=== Begin Enclosure ===
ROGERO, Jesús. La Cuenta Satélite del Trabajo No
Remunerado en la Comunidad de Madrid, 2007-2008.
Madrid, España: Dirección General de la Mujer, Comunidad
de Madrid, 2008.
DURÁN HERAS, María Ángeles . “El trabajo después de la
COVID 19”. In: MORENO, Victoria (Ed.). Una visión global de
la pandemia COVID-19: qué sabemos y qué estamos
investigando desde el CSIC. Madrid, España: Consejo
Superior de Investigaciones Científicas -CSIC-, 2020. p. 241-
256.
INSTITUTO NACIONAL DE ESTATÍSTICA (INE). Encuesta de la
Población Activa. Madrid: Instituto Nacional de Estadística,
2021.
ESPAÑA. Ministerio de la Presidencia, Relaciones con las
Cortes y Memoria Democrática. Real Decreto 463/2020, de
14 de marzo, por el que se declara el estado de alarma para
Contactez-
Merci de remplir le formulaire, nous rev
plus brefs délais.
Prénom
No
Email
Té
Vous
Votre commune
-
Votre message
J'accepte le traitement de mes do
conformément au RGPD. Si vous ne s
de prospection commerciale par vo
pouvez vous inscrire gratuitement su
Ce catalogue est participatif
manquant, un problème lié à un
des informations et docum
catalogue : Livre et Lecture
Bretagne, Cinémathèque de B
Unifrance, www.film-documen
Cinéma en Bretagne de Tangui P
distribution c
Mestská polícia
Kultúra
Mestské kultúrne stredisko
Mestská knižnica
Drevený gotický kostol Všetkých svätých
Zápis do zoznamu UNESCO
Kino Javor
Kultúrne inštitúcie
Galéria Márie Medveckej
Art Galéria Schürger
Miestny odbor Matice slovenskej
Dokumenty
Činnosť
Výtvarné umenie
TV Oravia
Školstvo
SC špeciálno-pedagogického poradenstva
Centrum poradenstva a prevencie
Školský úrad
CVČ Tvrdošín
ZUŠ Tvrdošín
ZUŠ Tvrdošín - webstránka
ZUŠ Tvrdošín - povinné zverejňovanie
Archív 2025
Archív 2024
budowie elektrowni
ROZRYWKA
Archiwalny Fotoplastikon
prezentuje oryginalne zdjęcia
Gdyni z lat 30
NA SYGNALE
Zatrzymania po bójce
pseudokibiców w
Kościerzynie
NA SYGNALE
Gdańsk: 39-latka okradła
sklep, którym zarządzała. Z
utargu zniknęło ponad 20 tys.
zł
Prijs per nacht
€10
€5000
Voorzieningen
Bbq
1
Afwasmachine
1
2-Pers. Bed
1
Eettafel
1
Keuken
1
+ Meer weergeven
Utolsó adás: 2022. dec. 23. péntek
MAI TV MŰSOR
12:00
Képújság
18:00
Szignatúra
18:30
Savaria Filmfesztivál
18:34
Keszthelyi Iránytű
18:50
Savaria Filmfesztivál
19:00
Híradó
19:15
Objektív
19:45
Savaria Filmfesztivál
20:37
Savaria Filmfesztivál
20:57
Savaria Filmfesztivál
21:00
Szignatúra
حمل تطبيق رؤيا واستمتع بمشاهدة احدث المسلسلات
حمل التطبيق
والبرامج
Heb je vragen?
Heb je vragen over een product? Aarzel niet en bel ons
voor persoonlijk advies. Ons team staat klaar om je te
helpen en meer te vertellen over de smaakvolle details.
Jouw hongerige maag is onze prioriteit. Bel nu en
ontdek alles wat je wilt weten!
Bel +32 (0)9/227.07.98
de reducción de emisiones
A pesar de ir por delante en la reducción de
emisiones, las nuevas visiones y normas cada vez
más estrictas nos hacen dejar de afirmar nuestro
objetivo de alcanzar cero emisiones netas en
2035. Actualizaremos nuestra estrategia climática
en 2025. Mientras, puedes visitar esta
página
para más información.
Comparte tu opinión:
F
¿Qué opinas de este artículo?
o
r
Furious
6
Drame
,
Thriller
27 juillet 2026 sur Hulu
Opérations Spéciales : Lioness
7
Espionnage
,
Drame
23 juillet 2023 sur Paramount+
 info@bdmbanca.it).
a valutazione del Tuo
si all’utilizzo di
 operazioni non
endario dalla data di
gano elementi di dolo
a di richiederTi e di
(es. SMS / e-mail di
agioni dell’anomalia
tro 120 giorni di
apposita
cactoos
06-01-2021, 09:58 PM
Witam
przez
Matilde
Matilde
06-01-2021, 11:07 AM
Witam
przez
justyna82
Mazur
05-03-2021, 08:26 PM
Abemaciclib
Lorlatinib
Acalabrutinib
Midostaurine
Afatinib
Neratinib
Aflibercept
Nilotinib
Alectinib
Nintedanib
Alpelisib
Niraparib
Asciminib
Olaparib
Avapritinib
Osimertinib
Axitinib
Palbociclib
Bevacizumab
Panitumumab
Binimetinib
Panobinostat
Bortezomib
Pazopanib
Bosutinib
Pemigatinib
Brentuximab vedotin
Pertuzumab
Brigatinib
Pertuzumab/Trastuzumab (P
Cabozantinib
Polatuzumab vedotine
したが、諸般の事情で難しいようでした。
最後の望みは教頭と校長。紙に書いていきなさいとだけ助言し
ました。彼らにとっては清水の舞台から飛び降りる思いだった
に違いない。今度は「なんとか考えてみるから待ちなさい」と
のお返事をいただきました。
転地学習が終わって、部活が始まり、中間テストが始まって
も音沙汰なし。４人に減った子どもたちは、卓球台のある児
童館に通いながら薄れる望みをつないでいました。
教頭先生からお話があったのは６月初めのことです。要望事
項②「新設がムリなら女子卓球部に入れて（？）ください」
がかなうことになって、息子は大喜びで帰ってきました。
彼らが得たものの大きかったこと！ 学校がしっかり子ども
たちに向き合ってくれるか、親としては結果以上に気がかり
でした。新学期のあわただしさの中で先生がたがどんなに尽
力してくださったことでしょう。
=== End Enclosure ===
Quote, word for word, the lines running from the very first one through the line that contains "J'accepte le traitement de mes do".

**Finished exercise:**
ROGERO, Jesús. La Cuenta Satélite del Trabajo No
Remunerado en la Comunidad de Madrid, 2007-2008.
Madrid, España: Dirección General de la Mujer, Comunidad
de Madrid, 2008.
DURÁN HERAS, María Ángeles . “El trabajo después de la
COVID 19”. In: MORENO, Victoria (Ed.). Una visión global de
la pandemia COVID-19: qué sabemos y qué estamos
investigando desde el CSIC. Madrid, España: Consejo
Superior de Investigaciones Científicas -CSIC-, 2020. p. 241-
256.
INSTITUTO NACIONAL DE ESTATÍSTICA (INE). Encuesta de la
Población Activa. Madrid: Instituto Nacional de Estadística,
2021.
ESPAÑA. Ministerio de la Presidencia, Relaciones con las
Cortes y Memoria Democrática. Real Decreto 463/2020, de
14 de marzo, por el que se declara el estado de alarma para
Contactez-
Merci de remplir le formulaire, nous rev
plus brefs délais.
Prénom
No
Email
Té
Vous
Votre commune
-
Votre message
J'accepte le traitement de mes do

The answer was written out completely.